[What you need to do]: Within the data below, find the string "lines" and return each line where it occurs.

┄┄┄┄┄┄

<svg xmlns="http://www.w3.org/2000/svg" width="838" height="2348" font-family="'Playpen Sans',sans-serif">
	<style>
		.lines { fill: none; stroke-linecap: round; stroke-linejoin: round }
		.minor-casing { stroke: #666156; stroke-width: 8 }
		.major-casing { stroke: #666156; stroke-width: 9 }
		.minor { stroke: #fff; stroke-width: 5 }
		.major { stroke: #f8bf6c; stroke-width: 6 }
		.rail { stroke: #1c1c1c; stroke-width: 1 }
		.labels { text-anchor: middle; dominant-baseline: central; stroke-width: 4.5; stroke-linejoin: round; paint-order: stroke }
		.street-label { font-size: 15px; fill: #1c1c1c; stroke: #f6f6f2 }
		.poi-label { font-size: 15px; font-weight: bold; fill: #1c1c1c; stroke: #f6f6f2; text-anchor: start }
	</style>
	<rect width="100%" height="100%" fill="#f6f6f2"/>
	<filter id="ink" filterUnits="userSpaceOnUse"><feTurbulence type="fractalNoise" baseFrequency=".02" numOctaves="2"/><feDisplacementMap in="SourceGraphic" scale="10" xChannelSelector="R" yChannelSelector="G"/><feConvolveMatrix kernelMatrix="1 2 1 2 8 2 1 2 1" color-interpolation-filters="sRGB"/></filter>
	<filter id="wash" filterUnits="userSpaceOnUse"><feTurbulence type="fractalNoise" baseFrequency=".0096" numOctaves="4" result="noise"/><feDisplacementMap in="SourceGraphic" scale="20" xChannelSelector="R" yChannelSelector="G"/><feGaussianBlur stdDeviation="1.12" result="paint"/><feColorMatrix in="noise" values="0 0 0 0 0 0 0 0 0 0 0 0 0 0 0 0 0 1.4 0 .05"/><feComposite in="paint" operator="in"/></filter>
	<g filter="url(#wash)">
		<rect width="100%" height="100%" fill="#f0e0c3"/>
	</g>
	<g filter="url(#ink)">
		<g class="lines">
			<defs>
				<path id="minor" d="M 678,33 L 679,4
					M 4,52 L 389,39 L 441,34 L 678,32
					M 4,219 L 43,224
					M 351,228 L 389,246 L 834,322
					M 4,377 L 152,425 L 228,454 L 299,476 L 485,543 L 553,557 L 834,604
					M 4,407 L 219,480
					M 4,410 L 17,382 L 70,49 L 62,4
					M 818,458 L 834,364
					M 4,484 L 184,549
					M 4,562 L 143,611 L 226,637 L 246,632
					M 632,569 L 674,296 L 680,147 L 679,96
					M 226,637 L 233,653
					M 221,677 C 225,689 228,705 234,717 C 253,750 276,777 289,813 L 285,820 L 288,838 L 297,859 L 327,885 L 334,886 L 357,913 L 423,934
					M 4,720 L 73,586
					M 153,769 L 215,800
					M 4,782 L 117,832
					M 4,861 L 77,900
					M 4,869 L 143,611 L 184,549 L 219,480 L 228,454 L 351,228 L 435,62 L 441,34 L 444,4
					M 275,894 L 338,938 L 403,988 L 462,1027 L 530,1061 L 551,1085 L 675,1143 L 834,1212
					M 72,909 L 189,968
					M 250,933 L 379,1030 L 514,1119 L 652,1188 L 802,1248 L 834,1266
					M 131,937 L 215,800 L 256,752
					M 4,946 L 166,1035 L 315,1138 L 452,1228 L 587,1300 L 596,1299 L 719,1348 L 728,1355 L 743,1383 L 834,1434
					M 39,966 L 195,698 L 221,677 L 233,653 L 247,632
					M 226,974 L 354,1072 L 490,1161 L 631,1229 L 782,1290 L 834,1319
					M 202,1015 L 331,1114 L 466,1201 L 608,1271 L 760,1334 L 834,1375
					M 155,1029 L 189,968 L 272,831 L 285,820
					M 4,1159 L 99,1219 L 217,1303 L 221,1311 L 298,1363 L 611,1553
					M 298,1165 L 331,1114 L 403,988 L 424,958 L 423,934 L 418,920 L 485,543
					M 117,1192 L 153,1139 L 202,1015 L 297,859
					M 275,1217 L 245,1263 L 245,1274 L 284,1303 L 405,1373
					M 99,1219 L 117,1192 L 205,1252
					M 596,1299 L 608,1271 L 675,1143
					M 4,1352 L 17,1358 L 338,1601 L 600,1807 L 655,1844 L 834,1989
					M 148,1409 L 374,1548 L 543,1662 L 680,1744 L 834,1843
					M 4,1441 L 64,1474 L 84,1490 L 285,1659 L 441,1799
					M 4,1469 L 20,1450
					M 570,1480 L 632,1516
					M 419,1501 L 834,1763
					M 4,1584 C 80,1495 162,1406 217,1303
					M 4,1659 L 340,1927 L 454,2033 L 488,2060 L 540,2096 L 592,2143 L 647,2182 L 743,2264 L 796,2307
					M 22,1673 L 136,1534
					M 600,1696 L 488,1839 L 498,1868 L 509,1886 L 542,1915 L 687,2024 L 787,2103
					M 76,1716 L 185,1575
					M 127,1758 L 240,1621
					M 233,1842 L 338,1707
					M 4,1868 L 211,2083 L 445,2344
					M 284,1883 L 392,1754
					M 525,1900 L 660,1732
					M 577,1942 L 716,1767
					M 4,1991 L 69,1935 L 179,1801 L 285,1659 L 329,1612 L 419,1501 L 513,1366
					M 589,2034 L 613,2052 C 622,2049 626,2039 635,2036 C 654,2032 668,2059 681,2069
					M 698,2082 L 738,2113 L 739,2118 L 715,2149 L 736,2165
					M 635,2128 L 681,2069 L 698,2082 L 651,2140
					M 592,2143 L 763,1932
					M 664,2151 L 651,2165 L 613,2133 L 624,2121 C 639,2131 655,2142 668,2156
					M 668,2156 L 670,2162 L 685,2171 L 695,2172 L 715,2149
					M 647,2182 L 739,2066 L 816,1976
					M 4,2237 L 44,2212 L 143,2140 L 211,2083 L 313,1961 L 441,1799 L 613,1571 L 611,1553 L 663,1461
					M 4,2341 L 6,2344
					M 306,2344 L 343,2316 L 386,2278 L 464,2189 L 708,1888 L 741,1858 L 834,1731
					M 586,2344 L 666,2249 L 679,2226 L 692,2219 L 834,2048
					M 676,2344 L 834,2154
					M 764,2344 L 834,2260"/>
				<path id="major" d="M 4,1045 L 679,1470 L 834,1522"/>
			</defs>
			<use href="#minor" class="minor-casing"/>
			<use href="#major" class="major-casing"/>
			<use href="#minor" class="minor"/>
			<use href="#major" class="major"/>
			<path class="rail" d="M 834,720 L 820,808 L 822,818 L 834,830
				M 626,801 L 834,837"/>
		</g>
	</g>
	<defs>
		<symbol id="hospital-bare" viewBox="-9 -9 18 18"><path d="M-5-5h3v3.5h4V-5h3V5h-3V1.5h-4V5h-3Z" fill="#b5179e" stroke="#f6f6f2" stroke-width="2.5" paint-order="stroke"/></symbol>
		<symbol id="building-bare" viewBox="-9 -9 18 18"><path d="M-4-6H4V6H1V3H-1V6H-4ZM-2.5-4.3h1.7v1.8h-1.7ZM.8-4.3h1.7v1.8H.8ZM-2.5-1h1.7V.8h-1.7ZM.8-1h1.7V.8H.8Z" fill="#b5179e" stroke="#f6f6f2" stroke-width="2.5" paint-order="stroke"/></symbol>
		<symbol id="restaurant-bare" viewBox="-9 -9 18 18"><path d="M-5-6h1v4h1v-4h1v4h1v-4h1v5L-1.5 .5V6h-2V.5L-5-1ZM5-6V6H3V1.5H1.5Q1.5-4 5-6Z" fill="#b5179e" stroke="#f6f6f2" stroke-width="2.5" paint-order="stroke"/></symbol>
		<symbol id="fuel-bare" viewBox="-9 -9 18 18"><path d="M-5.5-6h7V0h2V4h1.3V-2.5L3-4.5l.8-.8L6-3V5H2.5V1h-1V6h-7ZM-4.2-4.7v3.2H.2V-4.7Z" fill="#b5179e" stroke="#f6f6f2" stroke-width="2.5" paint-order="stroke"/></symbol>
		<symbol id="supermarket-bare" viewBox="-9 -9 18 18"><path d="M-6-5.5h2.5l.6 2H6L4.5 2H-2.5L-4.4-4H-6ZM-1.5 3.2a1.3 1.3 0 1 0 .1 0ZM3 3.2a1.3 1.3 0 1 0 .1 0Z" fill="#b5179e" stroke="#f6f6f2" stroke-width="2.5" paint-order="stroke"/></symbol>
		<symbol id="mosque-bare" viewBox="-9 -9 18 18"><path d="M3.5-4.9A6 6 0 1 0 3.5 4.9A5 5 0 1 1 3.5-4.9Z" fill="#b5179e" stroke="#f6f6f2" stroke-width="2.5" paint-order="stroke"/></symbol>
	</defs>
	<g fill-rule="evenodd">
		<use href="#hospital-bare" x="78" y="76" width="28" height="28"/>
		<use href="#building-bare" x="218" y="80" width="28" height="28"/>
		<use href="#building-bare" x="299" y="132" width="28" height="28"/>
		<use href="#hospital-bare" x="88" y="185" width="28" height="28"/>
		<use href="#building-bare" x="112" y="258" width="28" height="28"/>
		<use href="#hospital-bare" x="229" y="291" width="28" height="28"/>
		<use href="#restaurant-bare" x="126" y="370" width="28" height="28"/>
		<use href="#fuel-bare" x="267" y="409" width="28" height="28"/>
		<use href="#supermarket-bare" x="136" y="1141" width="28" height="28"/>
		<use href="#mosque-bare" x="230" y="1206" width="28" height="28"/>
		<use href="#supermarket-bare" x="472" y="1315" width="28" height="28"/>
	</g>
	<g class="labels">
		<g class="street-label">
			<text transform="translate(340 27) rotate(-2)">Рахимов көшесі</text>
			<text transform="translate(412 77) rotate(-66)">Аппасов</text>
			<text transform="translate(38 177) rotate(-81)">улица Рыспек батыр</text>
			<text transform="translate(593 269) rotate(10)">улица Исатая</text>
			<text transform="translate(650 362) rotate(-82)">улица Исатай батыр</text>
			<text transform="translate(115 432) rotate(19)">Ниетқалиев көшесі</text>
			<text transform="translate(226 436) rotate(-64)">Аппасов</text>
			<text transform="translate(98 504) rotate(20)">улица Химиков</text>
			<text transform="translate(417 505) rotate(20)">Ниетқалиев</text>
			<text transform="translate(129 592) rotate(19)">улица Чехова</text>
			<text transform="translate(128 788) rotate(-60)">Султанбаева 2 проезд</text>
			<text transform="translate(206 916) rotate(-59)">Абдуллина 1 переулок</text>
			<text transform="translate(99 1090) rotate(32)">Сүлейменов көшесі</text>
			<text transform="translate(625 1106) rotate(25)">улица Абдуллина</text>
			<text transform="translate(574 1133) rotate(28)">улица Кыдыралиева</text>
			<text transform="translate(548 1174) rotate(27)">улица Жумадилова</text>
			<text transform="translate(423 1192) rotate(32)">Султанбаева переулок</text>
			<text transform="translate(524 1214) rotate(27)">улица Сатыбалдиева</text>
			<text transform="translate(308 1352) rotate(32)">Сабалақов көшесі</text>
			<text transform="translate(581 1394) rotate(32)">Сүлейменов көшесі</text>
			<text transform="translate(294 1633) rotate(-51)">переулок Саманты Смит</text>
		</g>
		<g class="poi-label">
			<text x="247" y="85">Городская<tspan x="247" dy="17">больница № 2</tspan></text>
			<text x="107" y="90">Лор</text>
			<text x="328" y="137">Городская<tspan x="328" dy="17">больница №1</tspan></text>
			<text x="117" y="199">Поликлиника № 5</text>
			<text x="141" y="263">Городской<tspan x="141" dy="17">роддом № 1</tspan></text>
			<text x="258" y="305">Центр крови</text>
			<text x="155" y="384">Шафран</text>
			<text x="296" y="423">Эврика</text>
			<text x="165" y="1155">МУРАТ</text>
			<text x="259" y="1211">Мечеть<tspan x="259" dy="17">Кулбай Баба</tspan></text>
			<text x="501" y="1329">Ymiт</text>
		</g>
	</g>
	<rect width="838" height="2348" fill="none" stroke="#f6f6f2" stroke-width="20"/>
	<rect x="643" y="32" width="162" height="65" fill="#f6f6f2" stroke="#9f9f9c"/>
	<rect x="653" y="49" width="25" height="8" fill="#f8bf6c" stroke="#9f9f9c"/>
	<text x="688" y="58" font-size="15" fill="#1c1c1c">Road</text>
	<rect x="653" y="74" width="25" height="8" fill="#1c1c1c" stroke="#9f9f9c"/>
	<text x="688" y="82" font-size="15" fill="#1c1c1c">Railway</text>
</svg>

┄┄┄┄┄┄

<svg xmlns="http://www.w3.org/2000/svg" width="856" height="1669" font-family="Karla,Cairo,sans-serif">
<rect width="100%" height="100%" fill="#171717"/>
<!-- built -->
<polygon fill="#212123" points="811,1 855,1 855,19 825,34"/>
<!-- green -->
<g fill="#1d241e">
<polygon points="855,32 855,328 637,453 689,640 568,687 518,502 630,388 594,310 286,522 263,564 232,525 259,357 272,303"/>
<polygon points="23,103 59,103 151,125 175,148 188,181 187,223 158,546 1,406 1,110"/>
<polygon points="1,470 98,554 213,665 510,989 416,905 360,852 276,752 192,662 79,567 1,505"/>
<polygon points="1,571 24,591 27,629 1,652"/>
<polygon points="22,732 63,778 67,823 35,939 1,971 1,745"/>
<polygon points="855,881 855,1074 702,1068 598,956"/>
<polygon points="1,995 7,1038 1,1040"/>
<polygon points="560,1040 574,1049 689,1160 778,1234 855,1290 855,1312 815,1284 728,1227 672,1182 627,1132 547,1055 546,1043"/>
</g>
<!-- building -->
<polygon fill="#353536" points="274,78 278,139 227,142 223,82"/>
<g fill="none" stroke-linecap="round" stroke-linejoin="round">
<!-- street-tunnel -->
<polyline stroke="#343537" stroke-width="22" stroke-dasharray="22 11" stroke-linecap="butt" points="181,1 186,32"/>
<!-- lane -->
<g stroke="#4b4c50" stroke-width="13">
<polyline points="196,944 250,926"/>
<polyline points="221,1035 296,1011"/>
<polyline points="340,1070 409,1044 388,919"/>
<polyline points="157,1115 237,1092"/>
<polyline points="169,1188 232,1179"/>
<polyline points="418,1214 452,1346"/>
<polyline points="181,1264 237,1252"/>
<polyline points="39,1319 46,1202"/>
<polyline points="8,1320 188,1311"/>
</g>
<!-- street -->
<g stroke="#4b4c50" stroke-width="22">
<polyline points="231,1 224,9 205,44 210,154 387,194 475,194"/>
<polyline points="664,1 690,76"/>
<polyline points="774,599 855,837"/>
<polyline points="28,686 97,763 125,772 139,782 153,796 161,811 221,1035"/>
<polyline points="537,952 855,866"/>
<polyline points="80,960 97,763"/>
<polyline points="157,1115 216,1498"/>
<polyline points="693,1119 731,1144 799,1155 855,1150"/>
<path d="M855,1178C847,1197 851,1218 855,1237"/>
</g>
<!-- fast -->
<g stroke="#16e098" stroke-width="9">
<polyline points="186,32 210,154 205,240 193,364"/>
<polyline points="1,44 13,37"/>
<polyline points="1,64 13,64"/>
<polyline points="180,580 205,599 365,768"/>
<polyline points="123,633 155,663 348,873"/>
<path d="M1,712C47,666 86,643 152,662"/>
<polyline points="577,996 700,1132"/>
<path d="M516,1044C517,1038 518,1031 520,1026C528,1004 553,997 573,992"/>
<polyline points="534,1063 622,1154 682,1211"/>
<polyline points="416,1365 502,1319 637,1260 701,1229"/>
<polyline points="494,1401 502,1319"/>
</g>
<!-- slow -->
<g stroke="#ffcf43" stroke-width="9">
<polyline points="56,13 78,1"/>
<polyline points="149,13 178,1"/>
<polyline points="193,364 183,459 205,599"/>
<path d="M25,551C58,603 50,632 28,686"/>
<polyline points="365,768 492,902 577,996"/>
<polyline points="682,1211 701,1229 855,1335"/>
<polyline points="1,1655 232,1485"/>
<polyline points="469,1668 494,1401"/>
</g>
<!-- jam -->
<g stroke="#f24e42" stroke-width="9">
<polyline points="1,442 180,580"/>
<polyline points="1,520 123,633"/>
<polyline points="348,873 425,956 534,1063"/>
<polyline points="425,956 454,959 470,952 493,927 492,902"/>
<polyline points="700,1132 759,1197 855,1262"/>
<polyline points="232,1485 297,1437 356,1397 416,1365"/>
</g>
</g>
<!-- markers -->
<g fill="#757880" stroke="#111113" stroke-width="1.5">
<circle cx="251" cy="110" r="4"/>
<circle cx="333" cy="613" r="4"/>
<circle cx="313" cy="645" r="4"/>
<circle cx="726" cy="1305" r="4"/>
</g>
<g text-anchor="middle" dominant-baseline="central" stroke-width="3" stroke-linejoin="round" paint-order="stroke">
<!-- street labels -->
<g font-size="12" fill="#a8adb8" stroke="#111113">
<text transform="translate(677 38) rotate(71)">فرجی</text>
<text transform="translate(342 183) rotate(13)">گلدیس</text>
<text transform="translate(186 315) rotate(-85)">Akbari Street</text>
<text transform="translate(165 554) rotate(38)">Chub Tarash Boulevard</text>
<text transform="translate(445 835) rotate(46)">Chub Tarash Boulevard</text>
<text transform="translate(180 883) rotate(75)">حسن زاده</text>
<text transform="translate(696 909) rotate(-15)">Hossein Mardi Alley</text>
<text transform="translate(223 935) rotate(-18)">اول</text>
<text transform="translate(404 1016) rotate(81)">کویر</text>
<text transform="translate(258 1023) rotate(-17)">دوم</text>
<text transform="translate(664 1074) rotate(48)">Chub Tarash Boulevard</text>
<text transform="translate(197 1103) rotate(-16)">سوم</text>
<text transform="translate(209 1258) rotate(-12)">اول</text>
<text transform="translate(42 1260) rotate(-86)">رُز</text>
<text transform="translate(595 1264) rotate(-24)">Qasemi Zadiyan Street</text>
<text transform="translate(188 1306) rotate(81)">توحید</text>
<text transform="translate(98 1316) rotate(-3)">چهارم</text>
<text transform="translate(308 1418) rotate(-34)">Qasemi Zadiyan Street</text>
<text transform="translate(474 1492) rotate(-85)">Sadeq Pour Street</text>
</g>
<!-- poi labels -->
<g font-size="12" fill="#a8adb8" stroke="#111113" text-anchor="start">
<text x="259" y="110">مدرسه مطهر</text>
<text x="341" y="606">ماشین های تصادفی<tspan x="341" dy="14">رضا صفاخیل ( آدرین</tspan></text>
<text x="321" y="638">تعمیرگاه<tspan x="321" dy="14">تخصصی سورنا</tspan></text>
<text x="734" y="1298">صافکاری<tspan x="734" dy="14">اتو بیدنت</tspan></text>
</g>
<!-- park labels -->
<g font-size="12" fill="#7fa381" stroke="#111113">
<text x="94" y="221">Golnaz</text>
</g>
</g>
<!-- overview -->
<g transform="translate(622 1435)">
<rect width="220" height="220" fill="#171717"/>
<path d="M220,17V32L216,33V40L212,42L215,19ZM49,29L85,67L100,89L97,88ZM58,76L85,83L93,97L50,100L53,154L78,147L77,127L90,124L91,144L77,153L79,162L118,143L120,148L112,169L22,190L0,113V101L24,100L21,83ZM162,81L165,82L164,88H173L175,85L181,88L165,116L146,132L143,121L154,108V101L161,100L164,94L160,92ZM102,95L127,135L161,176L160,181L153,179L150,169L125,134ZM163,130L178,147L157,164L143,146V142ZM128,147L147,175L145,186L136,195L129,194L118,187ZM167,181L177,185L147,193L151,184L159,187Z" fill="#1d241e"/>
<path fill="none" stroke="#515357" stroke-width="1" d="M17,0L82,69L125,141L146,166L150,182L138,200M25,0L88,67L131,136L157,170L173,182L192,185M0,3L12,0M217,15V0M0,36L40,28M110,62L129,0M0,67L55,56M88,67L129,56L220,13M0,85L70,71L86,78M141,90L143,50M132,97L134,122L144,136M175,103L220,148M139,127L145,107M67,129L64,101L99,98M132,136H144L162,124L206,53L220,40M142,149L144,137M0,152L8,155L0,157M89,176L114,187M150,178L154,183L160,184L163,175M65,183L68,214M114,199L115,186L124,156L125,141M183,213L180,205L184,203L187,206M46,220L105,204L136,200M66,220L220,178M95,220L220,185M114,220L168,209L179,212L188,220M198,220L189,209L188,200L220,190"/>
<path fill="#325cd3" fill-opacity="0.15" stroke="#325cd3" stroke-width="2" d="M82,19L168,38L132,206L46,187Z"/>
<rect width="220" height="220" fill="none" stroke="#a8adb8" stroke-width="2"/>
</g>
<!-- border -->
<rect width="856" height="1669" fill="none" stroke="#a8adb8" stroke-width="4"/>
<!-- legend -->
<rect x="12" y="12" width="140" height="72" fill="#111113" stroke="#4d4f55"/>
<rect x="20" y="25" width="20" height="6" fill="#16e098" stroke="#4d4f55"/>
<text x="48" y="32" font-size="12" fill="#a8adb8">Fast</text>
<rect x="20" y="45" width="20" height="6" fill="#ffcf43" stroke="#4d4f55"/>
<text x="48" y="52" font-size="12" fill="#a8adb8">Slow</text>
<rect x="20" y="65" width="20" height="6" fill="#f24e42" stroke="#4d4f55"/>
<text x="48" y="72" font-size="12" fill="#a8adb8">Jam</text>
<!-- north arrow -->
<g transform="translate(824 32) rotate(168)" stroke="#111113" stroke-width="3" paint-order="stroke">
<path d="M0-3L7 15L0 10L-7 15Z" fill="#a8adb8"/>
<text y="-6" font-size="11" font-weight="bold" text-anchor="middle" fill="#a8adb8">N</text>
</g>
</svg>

┄┄┄┄┄┄

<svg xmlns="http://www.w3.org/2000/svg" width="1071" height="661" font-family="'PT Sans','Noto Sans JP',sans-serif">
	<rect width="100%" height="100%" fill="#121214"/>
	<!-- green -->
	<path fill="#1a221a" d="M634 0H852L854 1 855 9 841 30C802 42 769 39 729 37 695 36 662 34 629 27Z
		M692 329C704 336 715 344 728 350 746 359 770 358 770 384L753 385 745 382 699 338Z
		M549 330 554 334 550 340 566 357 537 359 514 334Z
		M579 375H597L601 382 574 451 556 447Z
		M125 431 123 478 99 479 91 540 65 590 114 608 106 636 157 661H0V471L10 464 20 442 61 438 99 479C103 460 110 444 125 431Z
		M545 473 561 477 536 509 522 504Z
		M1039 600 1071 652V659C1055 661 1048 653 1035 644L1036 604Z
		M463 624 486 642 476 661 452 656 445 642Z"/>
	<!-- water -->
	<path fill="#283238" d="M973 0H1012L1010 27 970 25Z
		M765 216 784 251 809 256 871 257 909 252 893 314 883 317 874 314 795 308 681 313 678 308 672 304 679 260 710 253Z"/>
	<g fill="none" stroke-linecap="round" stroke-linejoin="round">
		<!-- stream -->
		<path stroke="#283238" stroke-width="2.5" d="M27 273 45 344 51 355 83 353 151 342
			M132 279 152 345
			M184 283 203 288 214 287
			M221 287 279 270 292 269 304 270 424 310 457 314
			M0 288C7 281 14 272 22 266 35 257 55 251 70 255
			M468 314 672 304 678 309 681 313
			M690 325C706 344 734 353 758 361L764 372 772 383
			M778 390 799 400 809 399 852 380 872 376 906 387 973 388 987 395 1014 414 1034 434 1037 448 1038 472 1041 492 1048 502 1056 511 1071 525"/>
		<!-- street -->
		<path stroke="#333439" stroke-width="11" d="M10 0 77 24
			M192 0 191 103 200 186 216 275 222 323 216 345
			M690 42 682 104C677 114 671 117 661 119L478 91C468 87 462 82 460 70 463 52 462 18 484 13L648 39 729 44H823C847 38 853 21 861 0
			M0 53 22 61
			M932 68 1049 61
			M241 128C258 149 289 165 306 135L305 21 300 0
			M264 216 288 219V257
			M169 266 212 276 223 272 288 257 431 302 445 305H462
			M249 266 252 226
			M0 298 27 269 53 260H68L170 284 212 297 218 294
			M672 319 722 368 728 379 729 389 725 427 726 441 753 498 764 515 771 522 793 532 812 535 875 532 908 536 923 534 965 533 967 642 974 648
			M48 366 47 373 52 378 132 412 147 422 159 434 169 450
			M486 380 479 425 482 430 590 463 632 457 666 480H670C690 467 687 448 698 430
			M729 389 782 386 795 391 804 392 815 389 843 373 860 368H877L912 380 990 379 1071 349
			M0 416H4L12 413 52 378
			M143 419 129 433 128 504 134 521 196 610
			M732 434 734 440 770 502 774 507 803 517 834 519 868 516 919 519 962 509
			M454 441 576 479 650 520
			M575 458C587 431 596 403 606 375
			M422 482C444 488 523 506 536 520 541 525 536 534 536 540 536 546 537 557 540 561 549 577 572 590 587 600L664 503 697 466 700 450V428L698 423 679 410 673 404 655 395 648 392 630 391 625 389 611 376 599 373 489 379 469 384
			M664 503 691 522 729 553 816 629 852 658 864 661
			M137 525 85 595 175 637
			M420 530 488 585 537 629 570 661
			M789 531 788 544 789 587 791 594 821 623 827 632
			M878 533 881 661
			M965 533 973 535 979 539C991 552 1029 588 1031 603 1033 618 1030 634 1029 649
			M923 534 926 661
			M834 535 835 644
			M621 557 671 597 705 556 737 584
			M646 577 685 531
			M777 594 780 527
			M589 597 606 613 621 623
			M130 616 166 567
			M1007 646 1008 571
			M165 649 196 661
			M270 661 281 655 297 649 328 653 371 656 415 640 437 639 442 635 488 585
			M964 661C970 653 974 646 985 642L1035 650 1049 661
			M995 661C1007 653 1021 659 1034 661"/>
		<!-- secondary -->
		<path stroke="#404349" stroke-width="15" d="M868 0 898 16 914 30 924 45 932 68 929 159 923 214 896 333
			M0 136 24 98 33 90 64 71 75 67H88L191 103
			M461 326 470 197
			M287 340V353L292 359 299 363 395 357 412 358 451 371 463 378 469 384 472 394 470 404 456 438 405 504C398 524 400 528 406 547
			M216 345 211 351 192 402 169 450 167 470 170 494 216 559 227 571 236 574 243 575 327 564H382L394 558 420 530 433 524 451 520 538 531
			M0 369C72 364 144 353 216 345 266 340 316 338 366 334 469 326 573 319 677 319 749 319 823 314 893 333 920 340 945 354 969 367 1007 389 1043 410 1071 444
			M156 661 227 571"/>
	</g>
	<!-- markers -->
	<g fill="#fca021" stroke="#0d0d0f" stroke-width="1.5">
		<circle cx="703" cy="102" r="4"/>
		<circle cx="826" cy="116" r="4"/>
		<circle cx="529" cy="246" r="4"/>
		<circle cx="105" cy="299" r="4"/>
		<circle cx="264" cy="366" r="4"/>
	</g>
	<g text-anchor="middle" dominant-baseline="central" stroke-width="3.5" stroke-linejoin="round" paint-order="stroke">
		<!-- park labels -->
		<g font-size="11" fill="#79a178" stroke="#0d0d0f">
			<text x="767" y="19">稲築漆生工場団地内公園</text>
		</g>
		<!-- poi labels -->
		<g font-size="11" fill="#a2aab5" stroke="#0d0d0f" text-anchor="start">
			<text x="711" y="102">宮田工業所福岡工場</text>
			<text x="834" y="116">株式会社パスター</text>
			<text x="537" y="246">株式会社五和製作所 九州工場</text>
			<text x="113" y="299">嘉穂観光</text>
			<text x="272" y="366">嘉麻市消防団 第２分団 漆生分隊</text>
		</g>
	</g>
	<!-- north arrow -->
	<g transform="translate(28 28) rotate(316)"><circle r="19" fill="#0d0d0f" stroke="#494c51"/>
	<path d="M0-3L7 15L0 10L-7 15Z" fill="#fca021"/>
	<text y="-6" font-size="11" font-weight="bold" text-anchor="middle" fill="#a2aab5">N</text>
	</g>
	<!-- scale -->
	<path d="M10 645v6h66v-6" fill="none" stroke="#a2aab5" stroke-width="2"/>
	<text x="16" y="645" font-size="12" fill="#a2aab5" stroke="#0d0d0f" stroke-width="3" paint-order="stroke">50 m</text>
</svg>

┄┄┄┄┄┄

[Exercise result]:
		.lines { fill: none; stroke-linecap: round; stroke-linejoin: round }
		<g class="lines">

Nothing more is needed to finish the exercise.